All'inizio passavo silenzioso e camminando, ma poi ho cominciato a fermarmi di scatto e fingere di affrontarlo. Nulla è servito a farlo desistere. Negli ultimi tempi mi limitavo ad urlargli contro qualche insulto. Poi è diventata una questione di orgoglio. Ovviamente all'inizio evitavo di passare di lì due volte, magari facendo il giro della vergogna nei due sensi opposti, poi ho cominciato a girare nella stessa direzione, passandogli davanti anche 2-3 volte. Negli ultimi giorni avevo preso a passare anche tre volte davanti al suo sporco muso anche se la distanza da percorrere mi avrebbe permesso di passare una sola volta nel suo territorio.
L'ultima volta che l'ho visto erano le 4.30 del mattino, mentre andavo all'aeroporto. Nel buio della prima alba, gironzolava con un altro vagabondo, spensierato, immemore dei nostri inseguimenti.
Stamattina alle 6.30, al primo passaggio, il Cane Vodafone non mi ha attaccato. Nulla di strano, anzi, spesso lo trovavo alla fine del giro, vicino ad un cassonetto. Non gli passavo mai troppo vicino quando era lontano dalla Vodafone, ma nemmeno troppo lontano, visto che sapevo che "fuori casa" era meno suscettibile. In fondo io chiedevo solo una pacifica tregua. A me la strada, a te cassonetti e marciapiedi.
Poi, lungo il tratto peggiore del circuito della vergogna, quello di solito controvento, quello con una strada dalla banchina disastrata, intravedo una grossa sagoma adagiata sul ciglio. Mi avvicino. Un rivolo di sangue esce dalla sua bocca a sporcare quei dentoni di cui andava così orgoglioso. La pancia è già gonfia, ed il pelo sporco di acqua e cemento che qualcuno civilmente ha scaricato lungo il ciglio.
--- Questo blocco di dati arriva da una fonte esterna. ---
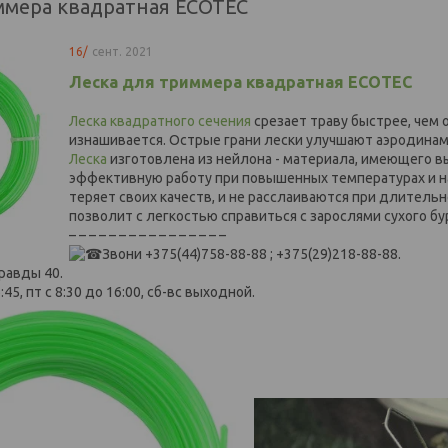
иммера квадратная ECOTEC
16/
сент. 2021
Леска для триммера квадратная ECOTEC
Леска квадратного сечения
срезает траву быстрее, чем 
изнашивается. Острые грани лески улучшают аэродинам
Леска
изготовлена из нейлона - материала, имеющего 
эффективную работу при повышенных температурах и на
теряет своих качеств, и не расслаиваются при длительн
позволит с легкостью справиться с зарослями сухого б
– – – – – – – – – – – – – – – –
Звони +375(44)758-88-88 ; +375(29)218-88-88.
равды 40.
:45, пт с 8:30 до 16:00, сб-вс выходной.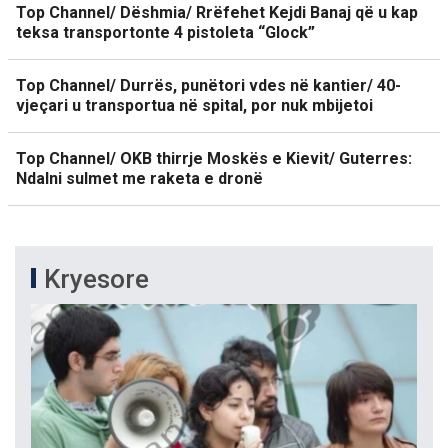
Top Channel/ Dëshmia/ Rrëfehet Kejdi Banaj që u kap
teksa transportonte 4 pistoleta “Glock”
Top Channel/ Durrës, punëtori vdes në kantier/ 40-
vjeçari u transportua në spital, por nuk mbijetoi
Top Channel/ OKB thirrje Moskës e Kievit/ Guterres:
Ndalni sulmet me raketa e dronë
Kryesore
La somiglianza è forte, ma lo stato di cadavere ha alterato alcune caratteristiche: non c'è più la fierezza del portamento, ed il pelo non è più arruffato ma attaccato al corpo, la coda non ha più il ciuffo fulvo, ma è attaccata al terreno. Potrebbe essere il Cane Vodafone. Non mi fa pena. Non mi fermo, probabilmente non emana un buon odore (non che da vivo fosse un esempio di igiene), ma dentro di me lo saluto: sei stato un fiero nemico, ti ho detestato, ma mai ho desiderato sinceramente la tua morte e, anche se ti ho chiamato merda, o mandato affanculo o insultato pesantemente tua mamma, non ho mai pensato che, avendone la possibilità, ti avrei ucciso. Avevamo raggiunto un equilibrio io e te, in quell'odioso modo di salutarci ogni mattina e adesso mi preoccupa chi prenderà il tuo posto. Non esiste un paradiso dei podisti perché il nostro ce l'abbiamo già qui, ma ti auguro di finire in quello dei postini. Ciao Vodafone.
PS: potrei anche essermi sbagliato, e quel cadavere è magari una burla da te ideata. Se così fosse, sappi che domattina ti odierò con più forza che mai e continuerò a passarti davanti finché tu non ti arrenderai. Io non mollo, bastardo.